| EXCERPTED TEXT |
++++++
Thursday, July 31, 2014

More Ford fixing

So this morning we didn’t get an early start out of Shaunavon.  Despite our best intentions it was close to 8:30 by the time we got the mighty Ford harnessed up and headed north.  When we turned right on #1 at Gull Lake I opened it up a bit and we had every expectation that we would hit Regina around noon, Buchanan tonight.  The turbo was pumping out 20 to 45 pounds of boost, the AC was blasting cold air, CBC’s “The Current” was on the air – life was good.

BANG  WHOOOOOOOSSSSHHH.  “What the fuck was that?”

We rolled to a stop on the next approach where everything once again seemed normal.  The engine wasn’t missing or running rough.  It would rev up just fine.  I was certain that the gawdawful noise we had just heard had in fact come from under the hood but when I popped the hood I could see nothing amiss.  Marilyn was convinced it was a flat tire but I never seriously considered that possibility.  The only other option was the transmission which I considered a seriously long shot.  Aside from the fact that the engine appeared to be running normally when we got stopped, I wouldn’t have been surprised to find a stray piston under the hood when I opened it.  It was really that loud and that alarming a noise. But there didn’t seem to be much else to do except continue continuing on.  So we did.  For a few minutes anyway.

As soon as we pulled off the approach and put my foot in it I knew what the problem was.  I could hear the turbo whistle from under the hood and see the soot rolling out of the exhaust.  My first thought was that a hose had ruptured somewhere  and that was where our boost was going so once again I pulled onto the next approach.  This time when I opened the hood I could see where the hose coming out of the turbo had popped loose and was sitting so close to the turbo that it wasn’t immediately evident that it had moved.  But of course it wouldn’t build any boost with the hose completely loose. 

I thought “That’s weird – why the hell would it come off?”.  I got out the tools – of course everything around the turbo was piping hot – but I managed to get the hose back on.  The clamp was lying in the valley between the heads so I put it back on and tightened everything up.  Maybe a total of 15 minutes from the first loud noise and we were pulling back onto the highway with me feeling pretty smug because everything seemed  to be working again.  We only went maybe half a mile and history repeated.  It wasn’t quite as alarming the second time but it was still a very bad noise.  That time I started looking for a farmyard and we ended up pulling off the highway on a sideroad and into the first yard we came to.  The very large dog in the yard aroused the very nice lady who told us it was OK to park “over there” so we did.
++++++
| MATERIAL PROVIDED |

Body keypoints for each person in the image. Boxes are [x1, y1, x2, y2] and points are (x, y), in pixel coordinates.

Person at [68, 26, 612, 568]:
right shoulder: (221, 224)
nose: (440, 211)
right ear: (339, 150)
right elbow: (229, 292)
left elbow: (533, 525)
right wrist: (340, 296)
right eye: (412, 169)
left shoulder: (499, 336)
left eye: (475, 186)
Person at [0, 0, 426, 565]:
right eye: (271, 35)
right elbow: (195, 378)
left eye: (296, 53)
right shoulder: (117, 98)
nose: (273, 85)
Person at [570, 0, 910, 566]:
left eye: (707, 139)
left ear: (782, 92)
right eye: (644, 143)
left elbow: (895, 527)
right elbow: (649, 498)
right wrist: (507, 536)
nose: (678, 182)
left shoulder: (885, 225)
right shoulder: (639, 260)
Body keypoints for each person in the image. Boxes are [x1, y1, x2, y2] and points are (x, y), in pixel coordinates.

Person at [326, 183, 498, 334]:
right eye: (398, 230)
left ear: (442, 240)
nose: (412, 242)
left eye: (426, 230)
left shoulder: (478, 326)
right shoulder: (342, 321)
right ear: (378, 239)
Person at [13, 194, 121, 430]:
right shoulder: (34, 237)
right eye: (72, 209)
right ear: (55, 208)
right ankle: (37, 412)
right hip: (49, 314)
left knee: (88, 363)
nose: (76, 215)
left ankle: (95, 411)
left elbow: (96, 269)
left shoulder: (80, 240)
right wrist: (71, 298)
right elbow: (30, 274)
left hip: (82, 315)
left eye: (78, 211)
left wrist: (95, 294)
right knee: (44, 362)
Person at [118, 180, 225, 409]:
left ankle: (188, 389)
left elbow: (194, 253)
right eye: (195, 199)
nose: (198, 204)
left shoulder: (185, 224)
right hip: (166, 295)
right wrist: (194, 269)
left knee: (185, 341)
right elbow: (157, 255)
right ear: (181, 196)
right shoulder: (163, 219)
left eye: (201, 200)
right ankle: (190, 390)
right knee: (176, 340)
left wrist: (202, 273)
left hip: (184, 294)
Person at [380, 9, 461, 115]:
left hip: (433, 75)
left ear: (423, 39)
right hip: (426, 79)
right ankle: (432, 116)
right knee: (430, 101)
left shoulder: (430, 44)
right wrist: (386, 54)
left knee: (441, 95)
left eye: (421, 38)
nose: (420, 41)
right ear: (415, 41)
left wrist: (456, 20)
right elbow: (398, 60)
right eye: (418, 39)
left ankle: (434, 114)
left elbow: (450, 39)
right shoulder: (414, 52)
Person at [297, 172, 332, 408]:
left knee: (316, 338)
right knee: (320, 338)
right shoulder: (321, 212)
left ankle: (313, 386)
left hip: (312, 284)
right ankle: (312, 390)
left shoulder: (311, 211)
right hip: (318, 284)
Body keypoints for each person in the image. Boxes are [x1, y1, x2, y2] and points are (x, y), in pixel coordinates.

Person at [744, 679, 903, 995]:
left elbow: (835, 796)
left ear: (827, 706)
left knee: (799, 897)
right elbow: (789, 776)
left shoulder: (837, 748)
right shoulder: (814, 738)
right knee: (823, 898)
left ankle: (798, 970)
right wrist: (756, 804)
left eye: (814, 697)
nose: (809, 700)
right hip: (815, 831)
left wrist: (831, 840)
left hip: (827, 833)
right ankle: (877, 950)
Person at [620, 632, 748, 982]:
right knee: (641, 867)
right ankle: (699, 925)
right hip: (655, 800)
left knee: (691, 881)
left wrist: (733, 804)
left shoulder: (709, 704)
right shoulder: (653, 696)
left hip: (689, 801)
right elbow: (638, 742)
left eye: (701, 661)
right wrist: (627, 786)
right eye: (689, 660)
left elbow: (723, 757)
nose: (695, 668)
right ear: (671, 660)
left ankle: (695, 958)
++++++
| STUDY QUESTIONS |
a: From the blog post about the Ford trouble, extract the passage starting at "As soon as we" and ending at "hose completely loose.".
b: Answer these questions about the Ford blog post:
(i) At about what time did the Ford head north out of Shaunavon?
(ii) What did Marilyn believe the first noise was?
(iii) Where was the hose clamp lying when it was found?
The lines have no connection to the text.

| PER-TASK OUTPUTS |
a:
As soon as we pulled off the approach and put my foot in it I knew what the problem was.  I could hear the turbo whistle from under the hood and see the soot rolling out of the exhaust.  My first thought was that a hose had ruptured somewhere  and that was where our boost was going so once again I pulled onto the next approach.  This time when I opened the hood I could see where the hose coming out of the turbo had popped loose and was sitting so close to the turbo that it wasn’t immediately evident that it had moved.  But of course it wouldn’t build any boost with the hose completely loose.

b:
(i) Close to 8:30.
(ii) A flat tire.
(iii) In the valley between the heads.